By the time you see the words “Unveiling Bureaucracy” splashed across this magazine’s cover, you’ve probably already fallen half-asleep.
This was intentional. After last week’s trenchant, hard-hitting food issue, The Mirror needed to lie low. No use stirring up too much trouble in the beginning of the term. Publish one too many searing exposés of campus dining culture, and you never know what you might dredge up.
There’s enough turmoil on this campus already. The last thing the College needs is for journalistic ventures to uncover some of campus’ darkest secrets, like the horror of the Convenience45 meal plan (how have we not witnessed mass protests over the news that this plan offers “no value,” per DDS) or the scrumptious momo dishes at Base Camp Cafe.
What with the inevitable kerfuffle occasioned by this column — I know campus talking heads are still poring over last week’s, attempting to determine where a bright, young talent fell victim to his frenetic desire for fame and fortune — The Mirror simply can’t afford any more controversy.
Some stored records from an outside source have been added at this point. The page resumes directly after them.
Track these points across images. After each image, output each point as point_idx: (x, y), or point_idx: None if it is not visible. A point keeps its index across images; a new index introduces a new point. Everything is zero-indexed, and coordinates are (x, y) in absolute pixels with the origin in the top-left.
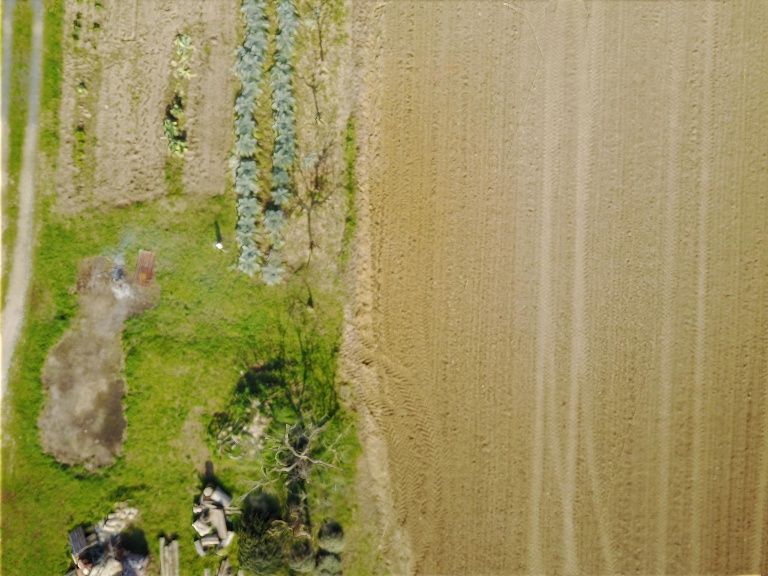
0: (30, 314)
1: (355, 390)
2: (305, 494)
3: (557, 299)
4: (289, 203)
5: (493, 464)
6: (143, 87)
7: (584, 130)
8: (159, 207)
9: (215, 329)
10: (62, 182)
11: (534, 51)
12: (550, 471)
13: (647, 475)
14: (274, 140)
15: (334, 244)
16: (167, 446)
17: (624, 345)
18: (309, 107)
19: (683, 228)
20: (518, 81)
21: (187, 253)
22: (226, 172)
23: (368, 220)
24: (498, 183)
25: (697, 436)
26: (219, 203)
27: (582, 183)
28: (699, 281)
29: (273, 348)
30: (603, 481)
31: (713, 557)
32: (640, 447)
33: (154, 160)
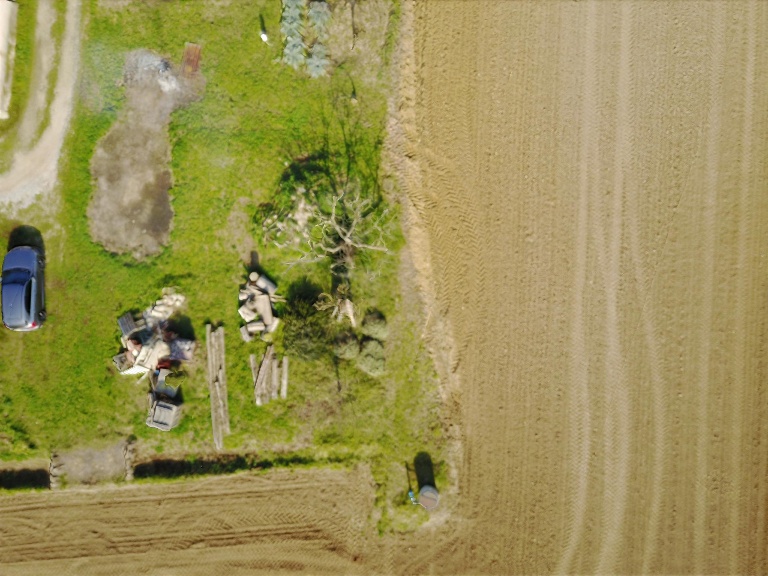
0: (79, 106)
1: (398, 183)
2: (349, 284)
3: (602, 88)
4: None
5: (536, 254)
6: None
7: None
8: (204, 0)
9: (260, 121)
10: None
11: None
12: (593, 260)
13: (691, 262)
14: None
15: (378, 38)
16: (213, 236)
17: (669, 133)
18: None
19: (731, 16)
20: None
21: (232, 46)
22: None
23: (411, 16)
24: None
25: (743, 224)
26: None
27: None
28: (747, 67)
29: (317, 140)
30: (647, 269)
31: (757, 344)
32: (685, 235)
33: None
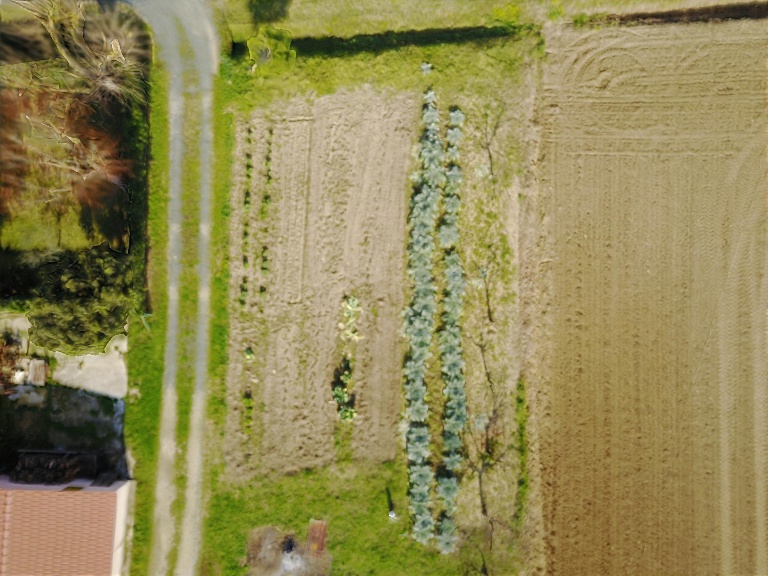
0: None
1: None
2: None
3: (740, 567)
4: (461, 467)
5: None
6: (310, 350)
7: (761, 391)
8: (329, 474)
9: None
10: (230, 450)
11: (707, 311)
12: None
13: None
14: (444, 403)
15: (507, 508)
16: None
17: None
18: (477, 367)
19: None
20: (692, 342)
21: (358, 521)
22: (396, 436)
23: (539, 480)
24: (673, 444)
25: None
26: (389, 468)
27: (760, 444)
28: None
29: None
30: None
31: None
32: None
33: (323, 425)
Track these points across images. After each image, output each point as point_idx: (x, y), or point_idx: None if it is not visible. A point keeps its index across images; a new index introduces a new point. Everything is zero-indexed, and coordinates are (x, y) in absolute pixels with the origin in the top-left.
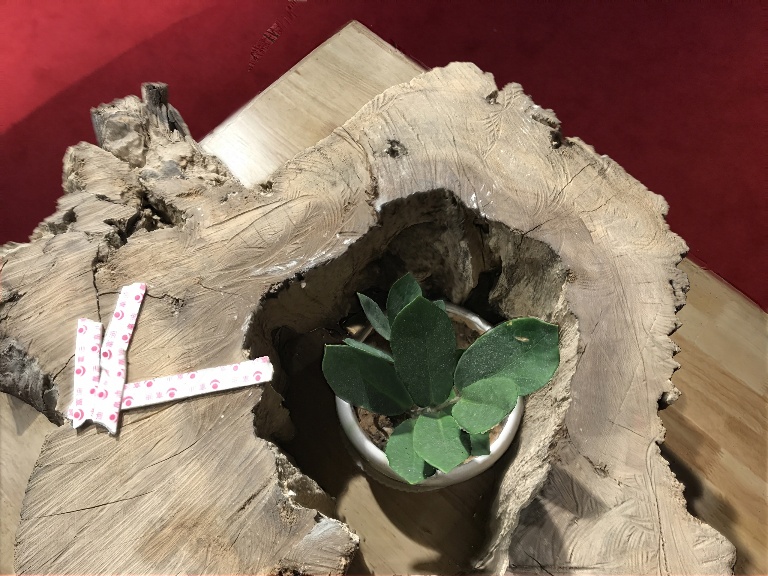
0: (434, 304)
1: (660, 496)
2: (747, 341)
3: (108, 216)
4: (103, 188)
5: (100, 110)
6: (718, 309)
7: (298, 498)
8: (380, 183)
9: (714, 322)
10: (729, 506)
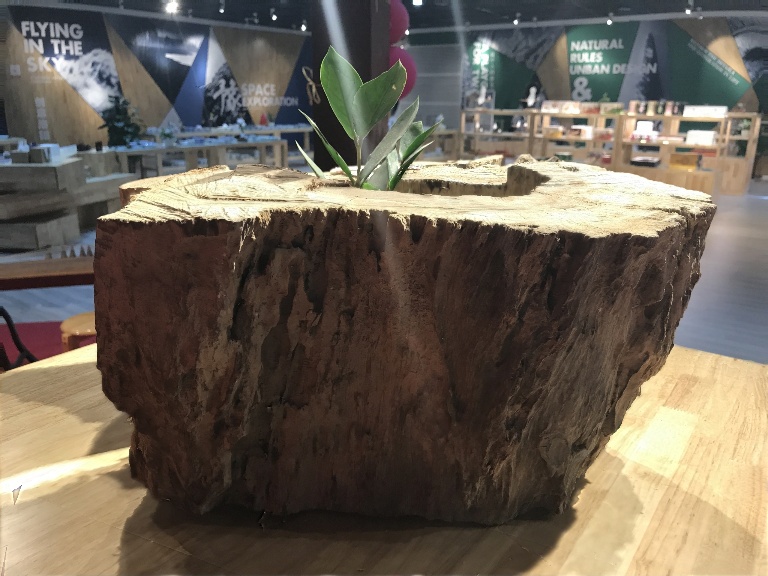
0: None
1: (289, 203)
2: None
3: None
4: None
5: None
6: None
7: None
8: None
9: None
10: None
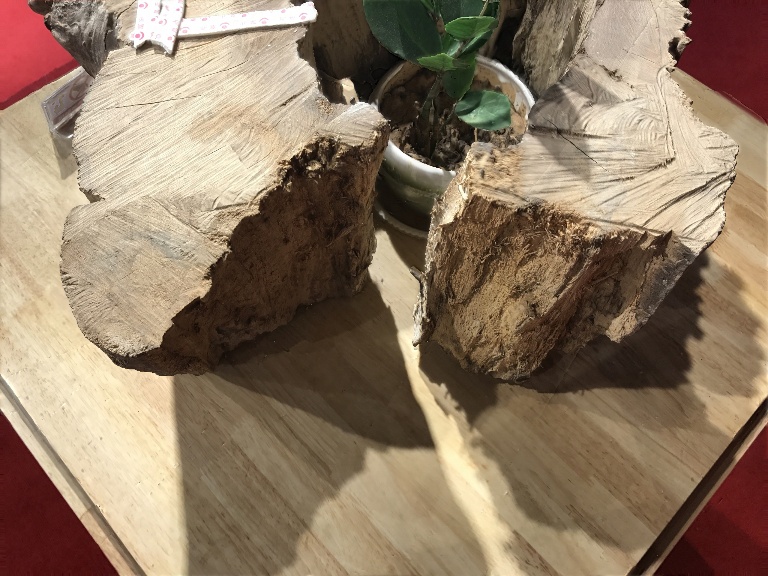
0: None
1: (669, 102)
2: (755, 145)
3: None
4: None
5: None
6: (727, 119)
7: None
8: None
9: (723, 128)
10: (734, 275)
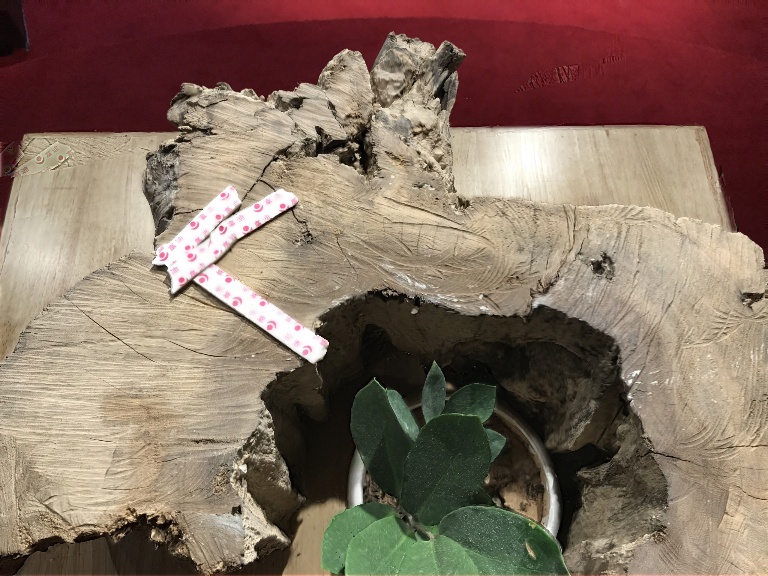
0: (487, 436)
1: None
2: None
3: (322, 125)
4: (339, 100)
5: (397, 38)
6: None
7: (253, 475)
8: (558, 284)
9: None
10: None
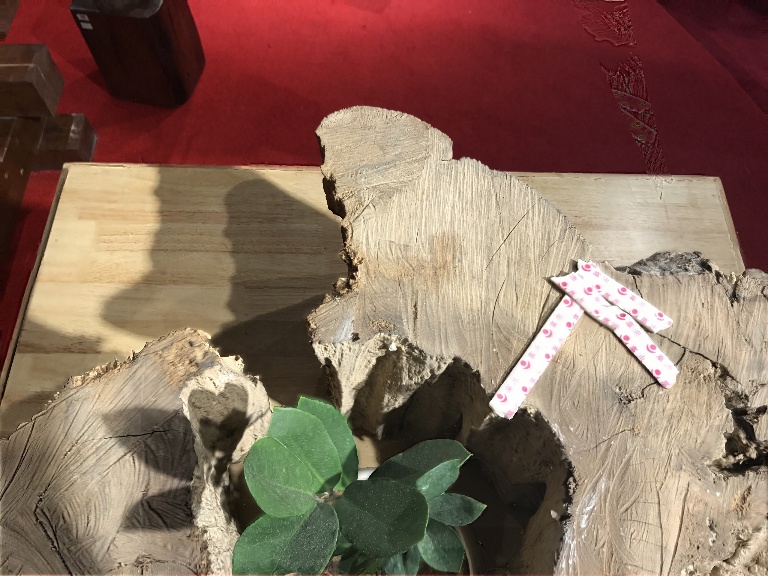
0: (405, 550)
1: None
2: None
3: None
4: None
5: None
6: None
7: None
8: None
9: None
10: None
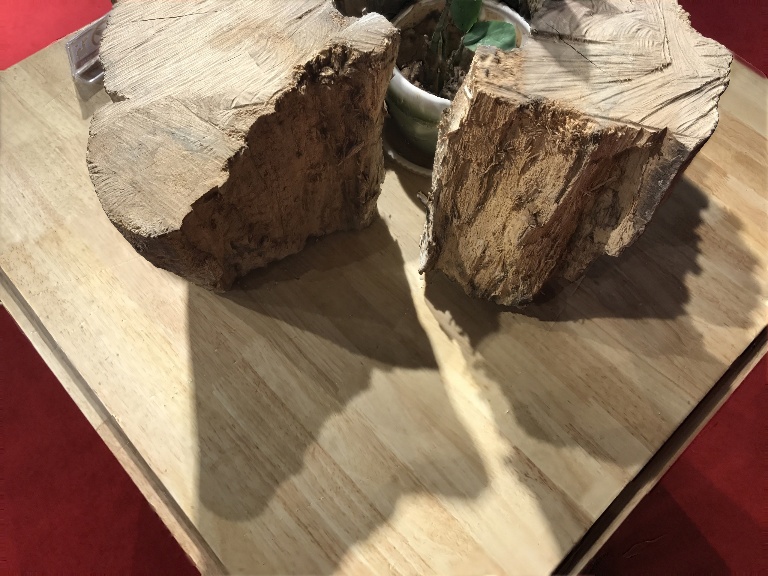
0: None
1: (667, 16)
2: (755, 97)
3: None
4: None
5: None
6: None
7: None
8: None
9: None
10: (733, 216)
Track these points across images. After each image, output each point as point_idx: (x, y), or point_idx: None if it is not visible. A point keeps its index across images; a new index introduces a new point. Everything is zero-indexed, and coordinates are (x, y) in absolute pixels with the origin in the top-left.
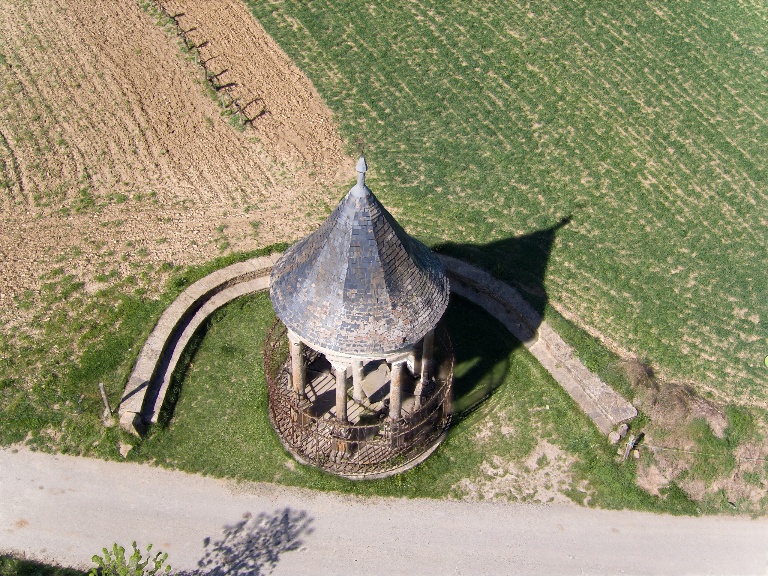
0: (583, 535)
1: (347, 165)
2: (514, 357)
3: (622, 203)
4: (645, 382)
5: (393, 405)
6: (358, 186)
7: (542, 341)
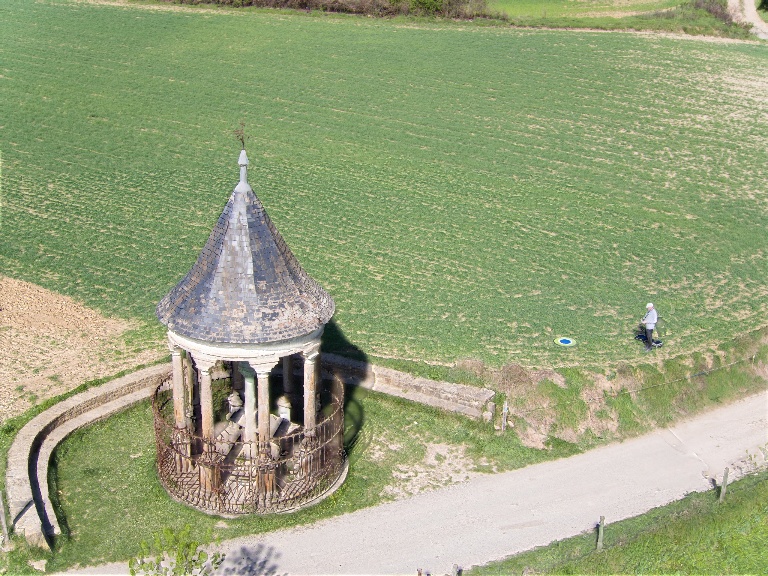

Enter my vision for “Unveiling Bureaucracy.” Pitches about paper-pushers and abstruse regulations abound. If you’re snoozing, that means The Mirror survives. Consider the magazine a down-payment on the food issues of years to come.
Here’s the trouble: My writers have once again foiled my plot. Administration, they reasoned, touches campus life in complex — and actually deeply interesting — ways. It’s not difficult to tell human stories that consider how bureaucratic strictures impinge on students’ daily ebb. From the College’s charter to the untold stories of Dartmouth librarians, these articles are weighty.
Thus I shiver at the certainty that this issue merits your attention.